> _Exercise objective_: What you return should be the complete listing, unchanged, with no pictures in it.

┄┄┄┄┄┄┄┄┄┄┄┄┄┄┄┄┄┄┄┄

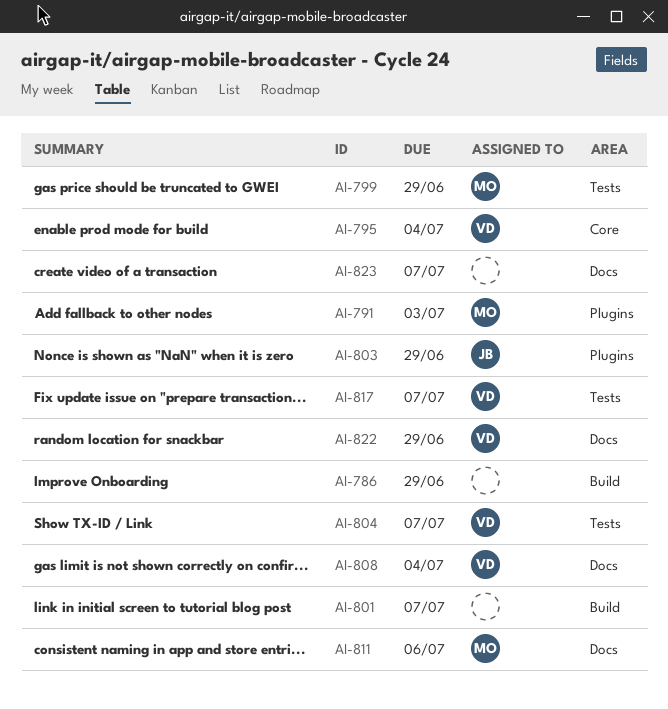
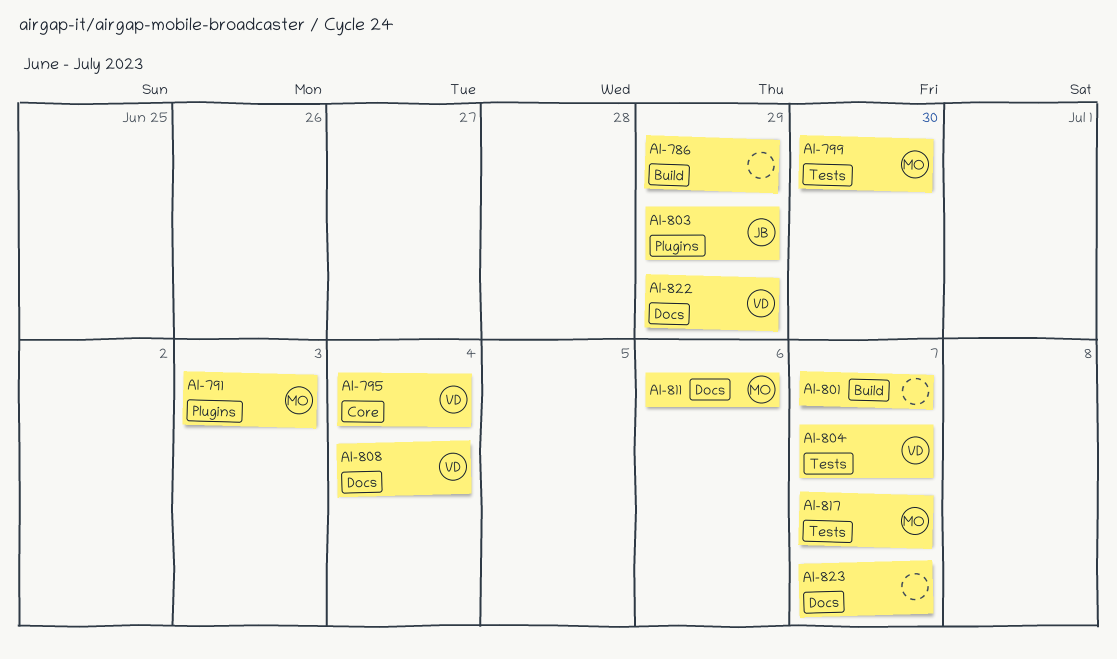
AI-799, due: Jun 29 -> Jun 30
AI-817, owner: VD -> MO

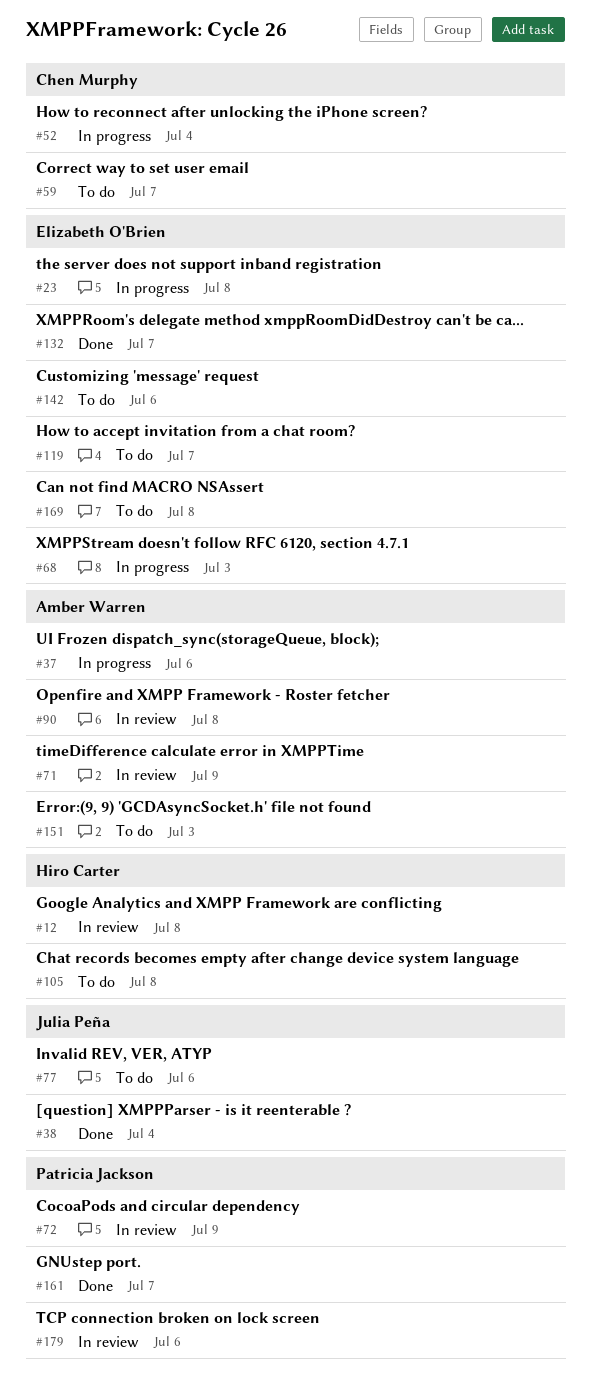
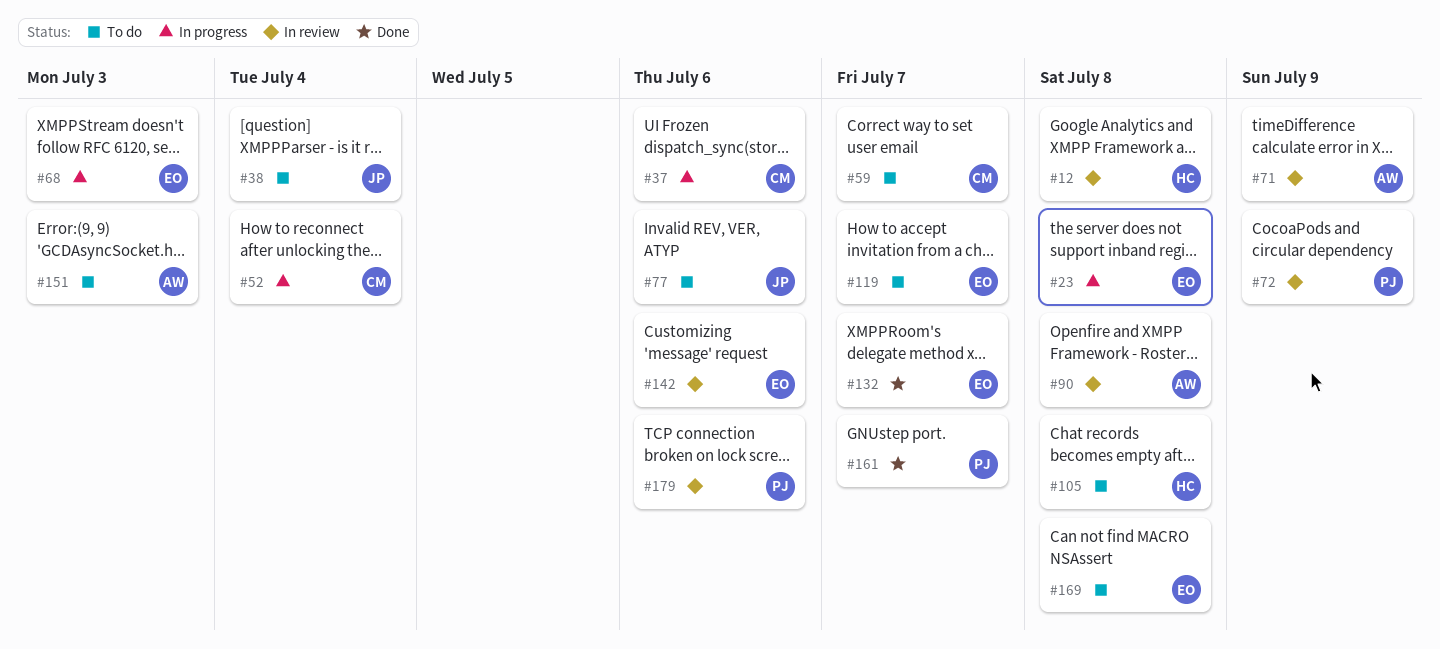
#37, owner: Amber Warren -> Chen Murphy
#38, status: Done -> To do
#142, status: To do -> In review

┄┄┄┄┄┄┄┄┄┄┄┄┄┄┄┄┄┄┄┄

> _Solution to the problem_:
AI-799, due: Jun 29 -> Jun 30
AI-817, owner: VD -> MO

#37, owner: Amber Warren -> Chen Murphy
#38, status: Done -> To do
#142, status: To do -> In review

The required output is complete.